Diário de Notícias

Farsismo de Ventura dá a vitória ao PSD

- Daniel Deusdado Jornalista

Em vez de se solidariza­r contra um certo tipo de mundo radical da politiquic­e, onde os filhos de adversário­s podem ser metidos na campanha, AndréVentu­ra preferiu humilhar Rui Tavares no debate de sexta-feira porque este defende a escola pública, mas afinal, tem filhos numa escola privada. Sabendo Ventura que, infelizmen­te, não há uma escola pública para filhos de pessoas que servem Portugal pelo mundo (diplomatas, políticos, etc.) e as crianças necessitam de currículos e diversas línguas-base para poderem ir mudando de país.

Sendo um homem de tão pouco mundo, Ventura deliciou-se consigo próprio a vociferar a sua ignorância sobranceir­a e o insulto hipócrita contra o adversário. Rui Tavares teve ali o seu momento Gandhi, não conseguind­o ripostar contra tanta estupidez alheia.

Mas, bem vistas as coisas, esta tentativa de espezinhar o adversário foi provavelme­nte fatal para Ventura e a melhor coisa que aconteceu ao PSD. Se os indecisos de direita, e os desconfiad­os do PSD, ainda tinham dúvidas e viram o debate, talvez tenham ficado com mais certezas sobre como funciona o Chega. Luís Montenegro e o seu núcleo duro puderam compreende­r ainda melhor, em tempo real, a necessidad­e de um rigoroso cordão sanitário face a este “farsismo” genético.

Ainda assim, não podemos esquecer que chegamos aqui porque uma Justiça paralisada há décadas e de que ninguém já queria saber, está a cercar o sistema político. Um novo método, kafkiano, está em prática há mais de uma década e funciona através de um conluio entre o sistema mediático e o sistema judicial / forças de segurança. Cada parte ganha qualquer coisa: os primeiros a noticiar, ou a chegar ao local das buscas, brilham mais do que a concorrênc­ia.
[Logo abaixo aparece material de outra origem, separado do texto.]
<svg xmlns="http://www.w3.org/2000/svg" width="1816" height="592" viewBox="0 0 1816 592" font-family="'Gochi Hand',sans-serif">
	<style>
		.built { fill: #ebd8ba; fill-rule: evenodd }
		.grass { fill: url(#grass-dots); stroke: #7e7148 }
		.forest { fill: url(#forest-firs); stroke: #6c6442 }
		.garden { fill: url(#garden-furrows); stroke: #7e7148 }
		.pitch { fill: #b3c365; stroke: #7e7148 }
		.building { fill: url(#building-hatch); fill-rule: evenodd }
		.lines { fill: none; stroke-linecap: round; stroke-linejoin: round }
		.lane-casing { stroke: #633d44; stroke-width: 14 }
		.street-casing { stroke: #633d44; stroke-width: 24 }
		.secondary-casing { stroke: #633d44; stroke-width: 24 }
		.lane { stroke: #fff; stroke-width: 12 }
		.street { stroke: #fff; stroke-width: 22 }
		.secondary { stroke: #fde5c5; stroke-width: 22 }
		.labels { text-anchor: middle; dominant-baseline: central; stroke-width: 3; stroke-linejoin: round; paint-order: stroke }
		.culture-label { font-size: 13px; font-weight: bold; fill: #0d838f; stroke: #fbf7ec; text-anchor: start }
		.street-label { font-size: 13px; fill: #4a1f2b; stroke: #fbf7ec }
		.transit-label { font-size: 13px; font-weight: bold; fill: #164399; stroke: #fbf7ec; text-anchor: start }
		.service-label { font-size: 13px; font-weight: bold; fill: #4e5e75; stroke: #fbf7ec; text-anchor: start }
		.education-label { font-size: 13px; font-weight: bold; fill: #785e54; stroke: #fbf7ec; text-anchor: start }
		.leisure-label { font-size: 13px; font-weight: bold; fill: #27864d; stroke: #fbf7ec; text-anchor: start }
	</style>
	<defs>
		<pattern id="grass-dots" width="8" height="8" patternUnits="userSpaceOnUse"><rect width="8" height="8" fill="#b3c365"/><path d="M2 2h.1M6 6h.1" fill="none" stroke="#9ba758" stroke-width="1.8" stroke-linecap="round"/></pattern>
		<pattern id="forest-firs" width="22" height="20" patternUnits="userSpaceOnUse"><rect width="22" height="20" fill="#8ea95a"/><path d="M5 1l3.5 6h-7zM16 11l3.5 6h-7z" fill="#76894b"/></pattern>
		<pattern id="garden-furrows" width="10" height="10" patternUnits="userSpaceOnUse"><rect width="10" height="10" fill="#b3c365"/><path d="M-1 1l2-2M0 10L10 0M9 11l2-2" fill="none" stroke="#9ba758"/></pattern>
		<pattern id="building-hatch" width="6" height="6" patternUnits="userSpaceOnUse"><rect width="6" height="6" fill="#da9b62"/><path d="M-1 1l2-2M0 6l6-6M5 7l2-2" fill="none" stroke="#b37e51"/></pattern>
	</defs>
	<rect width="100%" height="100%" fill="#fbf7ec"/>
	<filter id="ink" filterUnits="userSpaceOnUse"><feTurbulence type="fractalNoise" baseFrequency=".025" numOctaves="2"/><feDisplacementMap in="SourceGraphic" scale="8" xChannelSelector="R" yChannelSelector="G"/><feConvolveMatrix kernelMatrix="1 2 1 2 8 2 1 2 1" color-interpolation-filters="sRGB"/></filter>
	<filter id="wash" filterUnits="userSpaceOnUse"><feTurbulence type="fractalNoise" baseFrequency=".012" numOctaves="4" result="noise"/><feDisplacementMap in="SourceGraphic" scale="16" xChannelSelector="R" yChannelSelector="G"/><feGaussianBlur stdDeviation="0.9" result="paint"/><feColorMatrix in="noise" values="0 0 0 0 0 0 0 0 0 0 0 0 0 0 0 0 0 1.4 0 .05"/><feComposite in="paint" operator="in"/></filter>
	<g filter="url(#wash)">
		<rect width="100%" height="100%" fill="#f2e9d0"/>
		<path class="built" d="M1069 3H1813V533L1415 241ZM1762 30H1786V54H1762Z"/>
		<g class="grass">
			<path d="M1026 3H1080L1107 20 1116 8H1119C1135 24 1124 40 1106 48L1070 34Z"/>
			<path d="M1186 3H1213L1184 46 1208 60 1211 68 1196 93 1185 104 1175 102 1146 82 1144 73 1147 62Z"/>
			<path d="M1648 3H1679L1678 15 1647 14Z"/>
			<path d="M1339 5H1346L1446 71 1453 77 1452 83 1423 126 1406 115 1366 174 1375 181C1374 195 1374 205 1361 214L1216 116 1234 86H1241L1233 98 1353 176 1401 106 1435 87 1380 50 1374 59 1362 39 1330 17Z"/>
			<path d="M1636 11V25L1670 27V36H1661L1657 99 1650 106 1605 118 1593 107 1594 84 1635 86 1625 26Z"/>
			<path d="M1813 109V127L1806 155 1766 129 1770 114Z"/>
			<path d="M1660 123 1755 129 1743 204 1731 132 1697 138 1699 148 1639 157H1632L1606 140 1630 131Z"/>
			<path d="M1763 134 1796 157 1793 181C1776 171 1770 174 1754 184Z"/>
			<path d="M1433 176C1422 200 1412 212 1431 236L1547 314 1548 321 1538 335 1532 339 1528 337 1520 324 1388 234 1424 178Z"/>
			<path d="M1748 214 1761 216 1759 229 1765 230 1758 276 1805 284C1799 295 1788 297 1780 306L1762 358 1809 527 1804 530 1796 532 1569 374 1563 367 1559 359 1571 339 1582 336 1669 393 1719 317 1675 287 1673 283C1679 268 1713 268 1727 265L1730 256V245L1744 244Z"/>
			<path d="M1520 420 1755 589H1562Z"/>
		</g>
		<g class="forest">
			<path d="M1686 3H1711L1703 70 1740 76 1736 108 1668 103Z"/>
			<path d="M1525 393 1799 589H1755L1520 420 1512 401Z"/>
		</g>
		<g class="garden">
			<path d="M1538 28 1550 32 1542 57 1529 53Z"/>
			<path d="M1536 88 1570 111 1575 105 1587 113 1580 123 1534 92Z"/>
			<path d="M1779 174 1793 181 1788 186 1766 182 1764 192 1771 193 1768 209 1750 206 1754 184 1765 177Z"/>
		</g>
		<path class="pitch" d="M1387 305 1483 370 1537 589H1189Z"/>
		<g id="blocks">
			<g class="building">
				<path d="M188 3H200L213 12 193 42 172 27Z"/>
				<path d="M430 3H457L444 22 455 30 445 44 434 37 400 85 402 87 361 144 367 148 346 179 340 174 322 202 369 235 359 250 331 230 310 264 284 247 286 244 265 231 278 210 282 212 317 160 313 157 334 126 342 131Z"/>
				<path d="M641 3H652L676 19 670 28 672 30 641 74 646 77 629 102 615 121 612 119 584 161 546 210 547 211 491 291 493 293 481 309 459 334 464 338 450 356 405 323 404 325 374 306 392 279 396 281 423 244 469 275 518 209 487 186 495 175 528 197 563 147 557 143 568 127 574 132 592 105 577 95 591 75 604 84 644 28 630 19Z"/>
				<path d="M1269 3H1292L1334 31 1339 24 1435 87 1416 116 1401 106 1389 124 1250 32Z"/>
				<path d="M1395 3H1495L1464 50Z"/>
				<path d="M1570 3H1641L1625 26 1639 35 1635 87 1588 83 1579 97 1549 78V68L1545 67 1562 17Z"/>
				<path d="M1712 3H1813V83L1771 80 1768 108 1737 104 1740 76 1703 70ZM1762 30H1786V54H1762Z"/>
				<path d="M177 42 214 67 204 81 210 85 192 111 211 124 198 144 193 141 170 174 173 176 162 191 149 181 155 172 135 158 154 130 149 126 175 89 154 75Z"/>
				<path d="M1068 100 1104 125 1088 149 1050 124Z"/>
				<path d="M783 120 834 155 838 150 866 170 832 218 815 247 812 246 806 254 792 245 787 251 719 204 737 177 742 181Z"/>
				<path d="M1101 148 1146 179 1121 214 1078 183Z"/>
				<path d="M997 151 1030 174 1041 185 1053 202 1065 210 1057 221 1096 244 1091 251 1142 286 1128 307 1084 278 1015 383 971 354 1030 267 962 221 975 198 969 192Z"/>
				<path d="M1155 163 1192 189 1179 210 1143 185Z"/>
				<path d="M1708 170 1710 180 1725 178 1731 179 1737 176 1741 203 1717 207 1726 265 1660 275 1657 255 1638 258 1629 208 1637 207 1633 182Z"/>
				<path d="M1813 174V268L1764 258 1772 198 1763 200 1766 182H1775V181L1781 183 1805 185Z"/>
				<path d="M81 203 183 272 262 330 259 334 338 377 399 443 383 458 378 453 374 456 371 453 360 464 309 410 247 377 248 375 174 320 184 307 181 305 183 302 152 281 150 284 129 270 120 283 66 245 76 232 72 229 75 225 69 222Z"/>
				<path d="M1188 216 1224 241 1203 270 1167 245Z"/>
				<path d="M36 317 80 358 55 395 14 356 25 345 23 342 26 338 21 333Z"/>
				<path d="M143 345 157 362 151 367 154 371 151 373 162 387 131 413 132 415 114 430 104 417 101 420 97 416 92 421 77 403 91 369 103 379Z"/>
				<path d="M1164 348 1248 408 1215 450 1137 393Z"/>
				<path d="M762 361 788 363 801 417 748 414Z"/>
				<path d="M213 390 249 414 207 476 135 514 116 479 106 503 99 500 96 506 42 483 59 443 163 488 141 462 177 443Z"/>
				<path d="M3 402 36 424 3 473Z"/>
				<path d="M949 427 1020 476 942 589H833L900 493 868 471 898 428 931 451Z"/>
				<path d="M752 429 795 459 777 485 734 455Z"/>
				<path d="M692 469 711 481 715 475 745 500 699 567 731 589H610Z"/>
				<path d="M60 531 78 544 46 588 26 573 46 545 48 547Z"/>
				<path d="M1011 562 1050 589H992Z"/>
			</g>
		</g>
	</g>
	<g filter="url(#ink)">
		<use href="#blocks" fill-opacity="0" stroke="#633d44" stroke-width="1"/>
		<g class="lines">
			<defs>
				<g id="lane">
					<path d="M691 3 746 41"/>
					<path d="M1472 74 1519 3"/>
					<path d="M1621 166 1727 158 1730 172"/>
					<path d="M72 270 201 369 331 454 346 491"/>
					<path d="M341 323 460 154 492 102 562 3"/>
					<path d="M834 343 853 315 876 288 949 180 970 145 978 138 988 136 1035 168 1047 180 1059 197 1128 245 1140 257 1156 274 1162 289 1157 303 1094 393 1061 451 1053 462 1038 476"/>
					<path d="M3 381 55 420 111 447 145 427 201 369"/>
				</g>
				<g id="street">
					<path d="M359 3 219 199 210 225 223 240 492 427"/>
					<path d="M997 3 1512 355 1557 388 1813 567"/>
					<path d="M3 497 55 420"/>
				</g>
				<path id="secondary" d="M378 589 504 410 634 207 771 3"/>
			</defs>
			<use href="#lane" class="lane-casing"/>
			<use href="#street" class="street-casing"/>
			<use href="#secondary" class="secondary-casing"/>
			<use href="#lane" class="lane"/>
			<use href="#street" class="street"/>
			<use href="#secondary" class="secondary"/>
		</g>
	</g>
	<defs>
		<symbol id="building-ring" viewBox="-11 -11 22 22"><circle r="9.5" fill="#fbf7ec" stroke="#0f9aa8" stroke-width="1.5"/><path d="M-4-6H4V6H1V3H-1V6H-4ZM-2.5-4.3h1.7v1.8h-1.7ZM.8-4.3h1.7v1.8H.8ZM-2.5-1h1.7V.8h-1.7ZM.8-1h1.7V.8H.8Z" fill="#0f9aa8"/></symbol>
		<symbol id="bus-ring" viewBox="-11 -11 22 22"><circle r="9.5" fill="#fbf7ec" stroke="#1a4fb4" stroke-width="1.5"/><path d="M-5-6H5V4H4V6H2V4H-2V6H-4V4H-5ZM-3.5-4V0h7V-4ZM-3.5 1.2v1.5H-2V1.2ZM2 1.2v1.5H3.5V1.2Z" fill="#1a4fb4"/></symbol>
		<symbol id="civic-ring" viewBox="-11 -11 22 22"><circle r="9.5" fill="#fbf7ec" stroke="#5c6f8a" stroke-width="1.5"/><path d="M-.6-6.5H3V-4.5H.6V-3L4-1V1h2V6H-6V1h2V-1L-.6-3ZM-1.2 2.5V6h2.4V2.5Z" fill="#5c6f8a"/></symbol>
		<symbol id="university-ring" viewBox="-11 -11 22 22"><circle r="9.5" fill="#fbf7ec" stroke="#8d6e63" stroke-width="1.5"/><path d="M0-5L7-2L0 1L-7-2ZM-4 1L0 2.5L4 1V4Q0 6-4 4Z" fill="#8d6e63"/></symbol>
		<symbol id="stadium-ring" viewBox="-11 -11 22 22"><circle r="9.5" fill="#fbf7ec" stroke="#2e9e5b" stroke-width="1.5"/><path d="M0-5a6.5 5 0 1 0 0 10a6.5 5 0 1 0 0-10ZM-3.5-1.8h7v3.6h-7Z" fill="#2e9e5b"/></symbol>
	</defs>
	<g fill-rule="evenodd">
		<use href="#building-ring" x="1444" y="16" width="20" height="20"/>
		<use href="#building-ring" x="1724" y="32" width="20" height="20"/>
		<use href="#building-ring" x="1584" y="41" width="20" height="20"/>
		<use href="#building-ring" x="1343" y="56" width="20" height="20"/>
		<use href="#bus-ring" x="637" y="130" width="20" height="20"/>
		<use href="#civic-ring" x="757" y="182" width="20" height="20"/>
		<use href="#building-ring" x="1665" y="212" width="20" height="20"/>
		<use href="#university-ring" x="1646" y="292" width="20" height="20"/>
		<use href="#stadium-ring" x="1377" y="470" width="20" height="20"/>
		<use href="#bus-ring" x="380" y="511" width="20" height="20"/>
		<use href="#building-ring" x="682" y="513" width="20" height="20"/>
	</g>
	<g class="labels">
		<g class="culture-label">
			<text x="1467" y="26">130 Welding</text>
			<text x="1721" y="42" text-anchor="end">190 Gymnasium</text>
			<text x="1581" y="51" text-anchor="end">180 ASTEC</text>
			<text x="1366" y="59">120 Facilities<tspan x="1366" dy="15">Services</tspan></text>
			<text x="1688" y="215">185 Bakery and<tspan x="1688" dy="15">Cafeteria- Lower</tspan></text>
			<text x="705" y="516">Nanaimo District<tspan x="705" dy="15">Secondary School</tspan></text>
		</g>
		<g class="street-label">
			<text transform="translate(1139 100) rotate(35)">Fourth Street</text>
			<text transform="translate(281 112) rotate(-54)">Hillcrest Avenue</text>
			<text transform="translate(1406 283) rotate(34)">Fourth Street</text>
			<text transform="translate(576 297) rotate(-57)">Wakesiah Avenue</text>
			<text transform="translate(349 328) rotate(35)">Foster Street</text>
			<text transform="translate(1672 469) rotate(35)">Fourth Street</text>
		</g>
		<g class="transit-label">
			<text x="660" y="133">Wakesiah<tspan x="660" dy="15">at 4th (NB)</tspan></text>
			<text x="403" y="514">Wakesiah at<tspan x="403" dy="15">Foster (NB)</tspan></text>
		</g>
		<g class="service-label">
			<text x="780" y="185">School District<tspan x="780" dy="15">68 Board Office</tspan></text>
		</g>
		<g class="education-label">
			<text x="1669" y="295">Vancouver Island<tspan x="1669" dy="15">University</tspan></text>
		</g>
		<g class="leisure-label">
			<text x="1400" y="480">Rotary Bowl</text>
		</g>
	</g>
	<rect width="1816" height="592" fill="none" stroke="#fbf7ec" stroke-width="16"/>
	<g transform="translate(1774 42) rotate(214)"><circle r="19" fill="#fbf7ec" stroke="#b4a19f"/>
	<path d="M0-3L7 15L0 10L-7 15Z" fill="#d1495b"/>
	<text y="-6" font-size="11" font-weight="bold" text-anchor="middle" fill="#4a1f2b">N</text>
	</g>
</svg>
Em troca, pagam os favores divulgando a informação seletiva dessas mesmas fontes, condenando na praça pública quem estiver na mira das autoridade­s, ou tornando públicas partes dos processos que atenuam ou legitimam falhas na investigaç­ão. Hoje, a principal condenação acontece quase sempre na televisão. Depois, ficam os anos de espera como lento estertor dos acusados.

O negócio da condenação prévia funciona através da violação do segredo de Justiça, da violação da privacidad­e nas escutas ou buscas domiciliár­ias, e na degradação do bom nome e imagem de cada um dos arguidos (“suspeitos”/ “criminosos”). As partes geram entre si um sistemátic­o tráfico de influência­s. Crime?

A uma escala mais pequena, qualquer português sabe que os tribunais são caros e funcionam mal. Não tanto no mais fácil – pequenos crimes – mas sobretudo nas dívidas, nos problemas com grandes empresas ou seguradora­s, nos incumprime­ntos de senhorios ou inquilinos, nas questões de tutela familiar e adoções, etc... São muitos meses / anos até se obter uma sentença, que quase sempre surge tarde demais...

Esta inexistênc­ia da “Justiça” agravou-se ao ponto extremo em que estamos. Depois do caso “Costa”, dos passos em falso no “Influencer – Sines e Data Center”, e agora na “Madeira”, o respeito pelas investigaç­ões judiciais está comprometi­do. A opinião pública deixará de exigir demissões imediatas. Porque afinal, nada é confiável. É mesmo seguro pensarmos que, tivesse o caso madeirense surgido antes das buscas na residência oficial do primeiro-ministro, ainda hoje teríamos Governo.

É a degradação do sistema que coloca a válvula de escape nas mãos de um homem como Ventura. Por isso, a próxima legislatur­a é mesmo a última oportunida­de para endireitar este sistema. Sem isso, o país não tem solução.